Анализируя в труде «Стигмата и смысл памяти» семиотические функции ран, изображаемых в сюжетах страстных циклов, Ж. Бене отмечает, что «видение глазами сердца» предполагало активную связь тактильного, визуальных и интероцептивных ощущений. Это свидетельствует о несомненном присутствии синестезии в средневековом мышлении и восприятии. Видение «очами сердца, очищенными состраданием и любовью, и обретшими способность созерцать божественную красоту» становится основой художественно-эстетического восприятия. Синестезия становится основой процесса символизации языка, объединяющего божественные и человеческие миры через яркие образы, обращенные ко всему спектру ощущений.
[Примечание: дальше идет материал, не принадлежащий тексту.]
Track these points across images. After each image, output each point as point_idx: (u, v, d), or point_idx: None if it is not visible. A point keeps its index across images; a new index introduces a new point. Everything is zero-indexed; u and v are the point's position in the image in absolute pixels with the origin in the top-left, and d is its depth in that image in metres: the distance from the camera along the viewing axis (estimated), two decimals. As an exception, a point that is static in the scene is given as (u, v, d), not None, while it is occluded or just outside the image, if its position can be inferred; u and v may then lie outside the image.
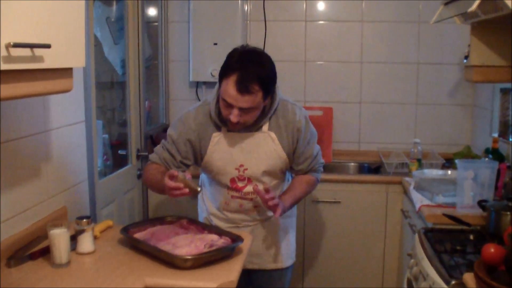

Художественное сознание направлено на создание смыслового пространства личности, соприкасаясь и во многом определяясь уровнем развития эстетического и этического в человеке. Как говорил святой Макарий, когда душа очищается от страстей, делается неукоризненной, становится она вся «оком ... и возвращается ей ее естественная прозорливость». Только преобразовав внутреннюю дисгармонию и сотворив красоту собственной души, человек подготавливает себя для постижения и переживания первозданности Бытия как тотальной целостности, обретает способность воплощения этой целостности в искусстве. Это убеждение формируется внутри философско-религиозных систем древних цивилизаций и является обоснованием для становления теорий искусства.